- **EXERCISE DIRECTIONS**
From the records below, copy each line that has the word "lists" in it.

——————

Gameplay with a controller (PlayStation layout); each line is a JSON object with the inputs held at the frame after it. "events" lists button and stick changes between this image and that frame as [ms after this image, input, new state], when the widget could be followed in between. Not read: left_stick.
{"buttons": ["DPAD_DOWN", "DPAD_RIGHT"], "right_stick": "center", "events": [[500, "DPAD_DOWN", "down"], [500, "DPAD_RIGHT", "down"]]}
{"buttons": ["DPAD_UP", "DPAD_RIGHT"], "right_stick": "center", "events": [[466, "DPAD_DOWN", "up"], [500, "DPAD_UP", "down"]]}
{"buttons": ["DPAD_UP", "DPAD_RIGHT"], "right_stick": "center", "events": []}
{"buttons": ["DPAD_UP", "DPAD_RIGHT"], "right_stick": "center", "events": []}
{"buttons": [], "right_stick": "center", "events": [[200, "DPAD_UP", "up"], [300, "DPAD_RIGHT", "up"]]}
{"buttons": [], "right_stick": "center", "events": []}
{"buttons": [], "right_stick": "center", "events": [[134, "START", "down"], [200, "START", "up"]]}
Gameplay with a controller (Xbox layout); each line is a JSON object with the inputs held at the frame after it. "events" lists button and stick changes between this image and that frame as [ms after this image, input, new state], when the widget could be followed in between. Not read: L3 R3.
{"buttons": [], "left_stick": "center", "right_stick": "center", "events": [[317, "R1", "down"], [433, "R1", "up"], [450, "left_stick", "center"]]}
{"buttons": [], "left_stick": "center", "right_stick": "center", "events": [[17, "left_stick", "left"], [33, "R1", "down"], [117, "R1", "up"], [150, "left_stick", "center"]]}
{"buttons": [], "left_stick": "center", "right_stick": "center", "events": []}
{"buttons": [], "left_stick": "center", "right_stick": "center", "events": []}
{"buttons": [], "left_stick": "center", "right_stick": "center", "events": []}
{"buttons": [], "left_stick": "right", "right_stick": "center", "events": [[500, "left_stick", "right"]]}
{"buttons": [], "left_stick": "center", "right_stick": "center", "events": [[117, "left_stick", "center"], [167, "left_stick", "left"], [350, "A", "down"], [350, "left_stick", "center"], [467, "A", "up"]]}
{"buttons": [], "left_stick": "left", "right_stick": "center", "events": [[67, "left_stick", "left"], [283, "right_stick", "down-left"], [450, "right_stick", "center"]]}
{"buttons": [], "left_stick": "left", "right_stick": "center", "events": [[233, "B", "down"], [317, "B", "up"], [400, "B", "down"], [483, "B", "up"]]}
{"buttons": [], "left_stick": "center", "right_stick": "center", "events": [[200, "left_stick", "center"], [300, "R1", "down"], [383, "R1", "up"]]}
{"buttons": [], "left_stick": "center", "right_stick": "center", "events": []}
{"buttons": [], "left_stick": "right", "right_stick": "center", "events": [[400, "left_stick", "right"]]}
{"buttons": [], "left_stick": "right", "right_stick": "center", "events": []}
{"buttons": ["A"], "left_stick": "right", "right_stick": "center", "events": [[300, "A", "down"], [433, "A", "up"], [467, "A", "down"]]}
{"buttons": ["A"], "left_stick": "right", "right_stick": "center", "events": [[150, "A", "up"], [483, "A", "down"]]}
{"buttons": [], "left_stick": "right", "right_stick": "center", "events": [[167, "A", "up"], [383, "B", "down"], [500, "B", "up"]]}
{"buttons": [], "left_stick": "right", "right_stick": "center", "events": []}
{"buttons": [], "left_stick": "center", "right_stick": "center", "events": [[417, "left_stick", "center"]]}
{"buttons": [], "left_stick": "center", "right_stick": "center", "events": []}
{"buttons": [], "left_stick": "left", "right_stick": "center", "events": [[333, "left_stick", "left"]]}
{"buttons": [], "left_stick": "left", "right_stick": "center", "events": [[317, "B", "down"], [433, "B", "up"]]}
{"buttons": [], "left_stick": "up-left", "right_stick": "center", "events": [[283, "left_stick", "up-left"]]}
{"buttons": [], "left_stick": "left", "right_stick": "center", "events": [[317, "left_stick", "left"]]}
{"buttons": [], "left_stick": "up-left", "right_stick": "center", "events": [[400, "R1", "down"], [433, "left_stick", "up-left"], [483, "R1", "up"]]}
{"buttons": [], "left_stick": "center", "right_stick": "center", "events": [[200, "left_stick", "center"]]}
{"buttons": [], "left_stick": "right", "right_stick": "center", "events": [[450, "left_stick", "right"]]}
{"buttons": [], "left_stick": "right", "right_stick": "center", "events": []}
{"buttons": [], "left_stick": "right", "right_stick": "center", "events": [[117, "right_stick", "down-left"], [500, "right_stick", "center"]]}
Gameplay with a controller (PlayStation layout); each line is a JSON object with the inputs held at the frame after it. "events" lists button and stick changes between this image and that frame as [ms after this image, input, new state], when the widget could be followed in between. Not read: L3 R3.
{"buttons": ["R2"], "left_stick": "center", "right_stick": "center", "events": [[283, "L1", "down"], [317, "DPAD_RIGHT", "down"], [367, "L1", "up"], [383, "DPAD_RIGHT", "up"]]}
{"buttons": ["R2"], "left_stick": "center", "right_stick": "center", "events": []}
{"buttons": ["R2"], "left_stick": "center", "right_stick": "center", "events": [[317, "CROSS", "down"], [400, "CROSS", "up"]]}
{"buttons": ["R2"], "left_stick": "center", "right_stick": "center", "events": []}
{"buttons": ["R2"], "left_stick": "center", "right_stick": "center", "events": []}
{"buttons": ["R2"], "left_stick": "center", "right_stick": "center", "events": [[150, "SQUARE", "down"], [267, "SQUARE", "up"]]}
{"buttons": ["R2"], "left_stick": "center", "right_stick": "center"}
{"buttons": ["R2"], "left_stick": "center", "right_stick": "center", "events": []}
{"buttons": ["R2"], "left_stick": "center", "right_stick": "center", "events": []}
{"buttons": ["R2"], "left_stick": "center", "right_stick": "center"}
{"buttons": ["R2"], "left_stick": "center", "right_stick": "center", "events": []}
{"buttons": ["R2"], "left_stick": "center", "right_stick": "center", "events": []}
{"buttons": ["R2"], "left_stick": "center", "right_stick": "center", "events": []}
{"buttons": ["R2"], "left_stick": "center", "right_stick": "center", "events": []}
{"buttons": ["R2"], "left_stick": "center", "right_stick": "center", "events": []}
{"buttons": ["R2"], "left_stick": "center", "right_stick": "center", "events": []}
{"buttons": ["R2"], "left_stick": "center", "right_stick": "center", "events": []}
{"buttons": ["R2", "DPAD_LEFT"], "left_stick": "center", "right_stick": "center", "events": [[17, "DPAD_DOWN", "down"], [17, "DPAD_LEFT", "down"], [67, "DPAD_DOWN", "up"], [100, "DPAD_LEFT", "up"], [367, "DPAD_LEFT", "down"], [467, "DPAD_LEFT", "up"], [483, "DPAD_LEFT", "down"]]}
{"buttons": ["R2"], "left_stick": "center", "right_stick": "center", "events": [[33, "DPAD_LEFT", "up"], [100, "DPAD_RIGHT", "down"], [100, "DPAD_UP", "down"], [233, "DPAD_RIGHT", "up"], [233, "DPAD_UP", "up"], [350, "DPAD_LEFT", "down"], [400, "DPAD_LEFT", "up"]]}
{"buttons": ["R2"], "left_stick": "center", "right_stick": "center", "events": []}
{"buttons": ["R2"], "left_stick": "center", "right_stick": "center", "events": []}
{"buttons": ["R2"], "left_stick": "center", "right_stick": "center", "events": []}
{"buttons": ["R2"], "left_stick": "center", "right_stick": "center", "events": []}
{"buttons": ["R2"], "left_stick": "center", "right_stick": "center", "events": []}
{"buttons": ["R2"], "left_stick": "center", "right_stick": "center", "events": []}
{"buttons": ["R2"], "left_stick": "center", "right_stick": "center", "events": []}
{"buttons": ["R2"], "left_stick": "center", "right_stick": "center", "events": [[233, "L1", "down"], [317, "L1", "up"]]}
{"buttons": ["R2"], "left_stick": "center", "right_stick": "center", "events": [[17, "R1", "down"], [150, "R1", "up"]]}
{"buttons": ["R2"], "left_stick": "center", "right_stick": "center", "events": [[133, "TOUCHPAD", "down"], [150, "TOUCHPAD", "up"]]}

——————

- **TASK ANSWER**
Gameplay with a controller (PlayStation layout); each line is a JSON object with the inputs held at the frame after it. "events" lists button and stick changes between this image and that frame as [ms after this image, input, new state], when the widget could be followed in between. Not read: left_stick.
Gameplay with a controller (Xbox layout); each line is a JSON object with the inputs held at the frame after it. "events" lists button and stick changes between this image and that frame as [ms after this image, input, new state], when the widget could be followed in between. Not read: L3 R3.
Gameplay with a controller (PlayStation layout); each line is a JSON object with the inputs held at the frame after it. "events" lists button and stick changes between this image and that frame as [ms after this image, input, new state], when the widget could be followed in between. Not read: L3 R3.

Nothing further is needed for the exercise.